This build up of tension in the story is deliberate, allowing session six: We can enjoy God's new world because of Jesus, to create the denouement the narrative has been crying out for.

A second major strength of the course is the centrality of the church. This is no individualistic "God's got a really good plan for your life" approach, but rather a calling to become part of the only society that will inherit God's new world. All too often many pastors who have a thorough grounding in biblical theology miss the vital link between the new world and the new people. The result is privatized sermon applications that do not do justice to the corporate nature of the text.

I particularly liked the manner in which God's people are described in session seven as "a waiting community, a proclaiming community, a loving community." It's been reported recently that many people on the street are cool with Jesus, but have a problem with the church. TWWAW demonstrates that you can't have the bridegroom without his bride, nipping that particular problem in the bud. No one taking part in the course will be under the misapprehension that the church is a side-serve to the main dish.

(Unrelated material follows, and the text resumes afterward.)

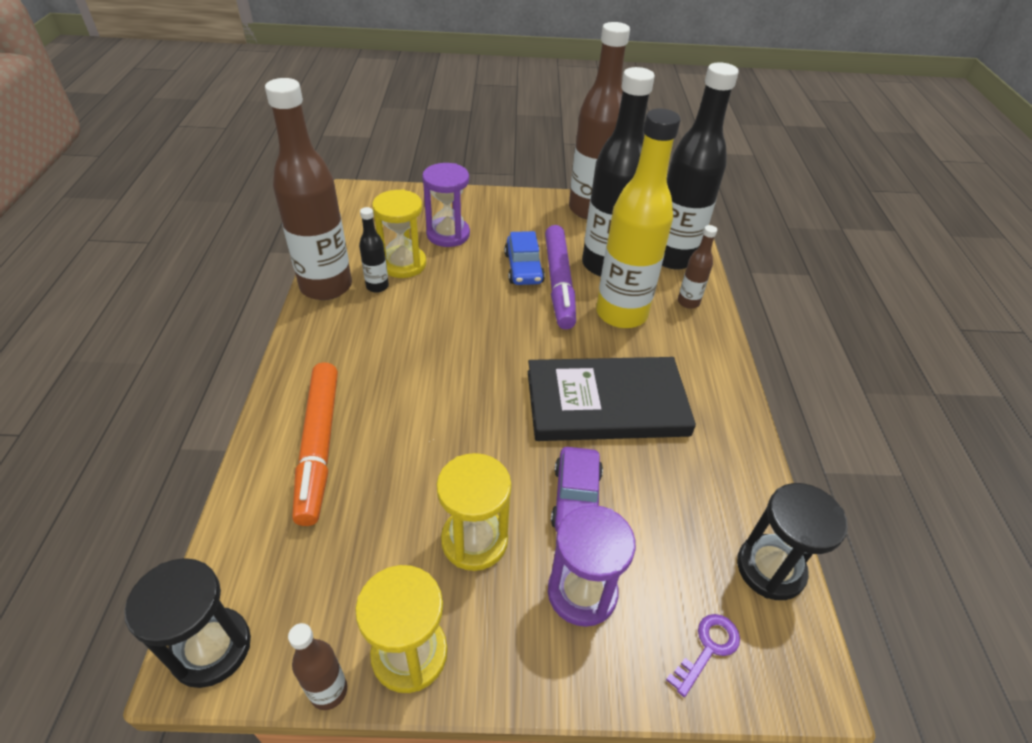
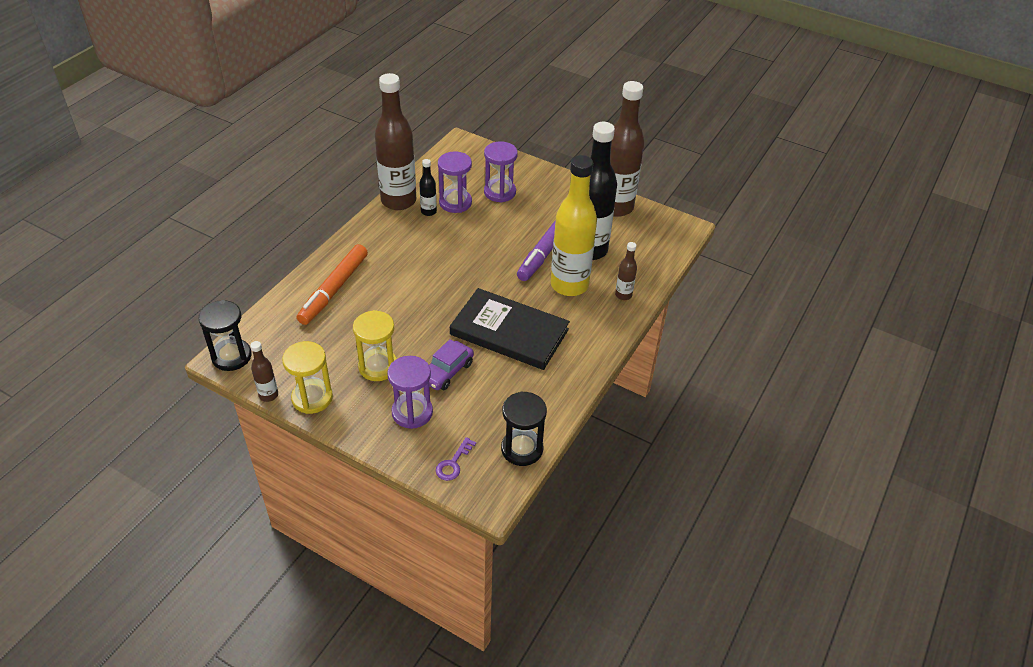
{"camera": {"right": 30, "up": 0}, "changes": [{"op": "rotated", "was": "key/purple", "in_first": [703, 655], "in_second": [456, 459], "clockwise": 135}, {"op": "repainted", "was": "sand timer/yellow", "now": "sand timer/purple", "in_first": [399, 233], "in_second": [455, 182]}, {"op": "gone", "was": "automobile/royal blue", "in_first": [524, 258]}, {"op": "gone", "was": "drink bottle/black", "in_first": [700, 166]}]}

On a stylistic level TWWAW is approachable and clear. The graphics, layout, and questions give non-readers a good chance of retaining the information more readily than a course containing chunks of Old Testament narrative and prophesy, not to mention Apocalyptic literature, might at first suggest. I know of at least one group using it with those whose first language is not English.

The leaders' notes are helpful, especially to any who are new to the idea of biblical theology as a base-level evangelistic tool. The method of teaching is interactive, suiting small group and one-on-one evangelism. Indeed one of the stated aims of the format is to ensure enough time is given to building relationships with those doing the course, so they can see what the Christian faith looks like in action.

Finally, it is a great tool to use for those Christians who have never been introduced to biblical theology. By showing the centrality and import of the whole story TWWAW begs the question, Why are so many Christians so impoverished in their understanding of, and their passion for, the biblical narrative? The answer surely lies in the fact that unless you understand fully that Jesus is the one to whom the whole Bible points then your heart won't burn within you as fiercely as it should.

And if there is one thing I want for Phil, it's that his heart would have a burning desire for Jesus.